Понятно, что рынок искусства, подчиняющийся как и все рынки правилу нового, может испытывать на художниках своеоб­разные соблазны. Эта привлекательность возникает не только вследствие одной лишь коррупции. Она испытывается под при­крытием путаницы между инновацией и Ereignis, событием, пута­ницы, которая поддерживается свойственной современному капи­тализму темпоральностью. «Сильная» информация, если можно так выразиться, обратно пропорциональная значению, которое может быть ей приписано тем кодом, которым располагает полу­чатель. Она напоминает «шум». Публика и художники, советуясь с посредниками, распространителями культурных товаров, с легко­стью могут извлекать из этого наблюдения то, что произведение авангардно настолько, насколько оно лишено значения. Разве не напоминает оно тогда событие? Опять же, нужно, чтобы его аб­сурдность не обескуражила покупателя, точно также, как вводи­мая на рынок товаров новинка должна позволить к себе прибли­зиться, оценить себя и быть приобретенной потребителем. Секрет художественного успеха, также как и успеха коммерческого, за­ключается в дозировке между удивляющим и «хорошо извест­ным», между информацией и кодом. Вот как действует новаторст­во в искусстве: вновь берем формулы, проверенные былыми успе­хами, нарушаем их равновесие посредством комбинирования с другими формулами по принципу несовместимости, посредством смешения цитат, орнаментов, стилизаций. Так можно дойти до китча или барокко. Потакать «вкусу» публики, каковая не может

 

241

иметь вкуса, и эклектике чувственности, ослабленной множеством форм и имеющихся предметов. Считается, что так выражается дух времени, но на самом деле отражается лишь дух рынка. Возвы­шенное больше не в искусстве, но в спекуляциях по его поводу.

Тем не менее, загадка происходит ли? не развеялась, не уста­рела и задача изображать нечто неопределяемое: само имеющееся.

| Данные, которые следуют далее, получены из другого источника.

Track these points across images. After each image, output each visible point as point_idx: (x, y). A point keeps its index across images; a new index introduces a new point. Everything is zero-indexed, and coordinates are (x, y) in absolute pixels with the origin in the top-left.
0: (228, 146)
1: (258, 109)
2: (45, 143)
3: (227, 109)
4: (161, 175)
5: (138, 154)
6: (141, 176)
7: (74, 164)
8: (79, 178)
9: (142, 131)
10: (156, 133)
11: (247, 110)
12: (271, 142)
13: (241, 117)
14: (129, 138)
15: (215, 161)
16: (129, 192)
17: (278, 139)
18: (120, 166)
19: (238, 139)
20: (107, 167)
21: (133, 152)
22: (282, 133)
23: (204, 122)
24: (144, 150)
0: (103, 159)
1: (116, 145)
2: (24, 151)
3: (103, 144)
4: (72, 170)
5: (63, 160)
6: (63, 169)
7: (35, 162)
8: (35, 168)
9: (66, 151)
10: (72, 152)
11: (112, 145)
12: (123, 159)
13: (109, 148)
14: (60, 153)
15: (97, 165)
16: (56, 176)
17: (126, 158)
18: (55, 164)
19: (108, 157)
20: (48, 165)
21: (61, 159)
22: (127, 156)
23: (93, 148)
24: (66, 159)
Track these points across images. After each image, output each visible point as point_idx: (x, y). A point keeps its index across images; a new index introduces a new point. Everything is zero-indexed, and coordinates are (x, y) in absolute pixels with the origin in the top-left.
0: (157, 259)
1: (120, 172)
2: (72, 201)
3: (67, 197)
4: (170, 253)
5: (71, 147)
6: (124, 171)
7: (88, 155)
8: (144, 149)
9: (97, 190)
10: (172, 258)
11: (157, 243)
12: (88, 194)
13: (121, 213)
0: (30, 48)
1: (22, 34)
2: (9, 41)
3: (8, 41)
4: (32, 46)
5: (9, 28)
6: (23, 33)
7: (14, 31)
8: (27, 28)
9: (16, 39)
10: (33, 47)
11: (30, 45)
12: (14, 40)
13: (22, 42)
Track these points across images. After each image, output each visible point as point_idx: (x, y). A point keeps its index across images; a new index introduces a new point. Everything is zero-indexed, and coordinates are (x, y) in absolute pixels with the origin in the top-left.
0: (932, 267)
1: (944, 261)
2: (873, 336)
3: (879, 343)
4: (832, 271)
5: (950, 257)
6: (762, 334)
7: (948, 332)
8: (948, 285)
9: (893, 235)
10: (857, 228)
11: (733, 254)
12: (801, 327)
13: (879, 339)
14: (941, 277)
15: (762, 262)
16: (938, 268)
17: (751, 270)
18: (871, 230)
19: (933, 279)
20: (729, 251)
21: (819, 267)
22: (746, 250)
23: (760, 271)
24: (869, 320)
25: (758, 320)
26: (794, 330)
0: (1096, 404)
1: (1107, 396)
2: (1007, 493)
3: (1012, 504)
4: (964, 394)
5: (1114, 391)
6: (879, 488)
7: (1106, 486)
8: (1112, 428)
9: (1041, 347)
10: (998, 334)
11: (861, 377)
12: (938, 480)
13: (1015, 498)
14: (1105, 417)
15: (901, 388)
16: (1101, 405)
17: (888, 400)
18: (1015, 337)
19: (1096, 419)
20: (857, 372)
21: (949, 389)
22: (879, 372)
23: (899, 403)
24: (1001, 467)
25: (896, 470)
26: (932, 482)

Событие, Ereignis, не имеет ничего общего с мелкой дрожью, с сопутствующим новаторству прибыльным пафосом. В цинизме новаторства, разумеется, скрывается отчаяние от того, что ничего не случится. Однако, вводить новшество значит поступать так, как будто происходит множество вещей, и заставлять их появляться. Инновациями воля утверждает свое господство над временем. Она, таким образом, прилаживается к метафизике капитала, кото­рый суть технология времени. Новинка «действует». Знак вопроса в «происходит ли?» устанавливается. С событием воля терпит по­ражение. Задачей же авангардиста остается разрушение презумп­ции разума в отношении времени. Имя такого лишения – чувство возвышенного.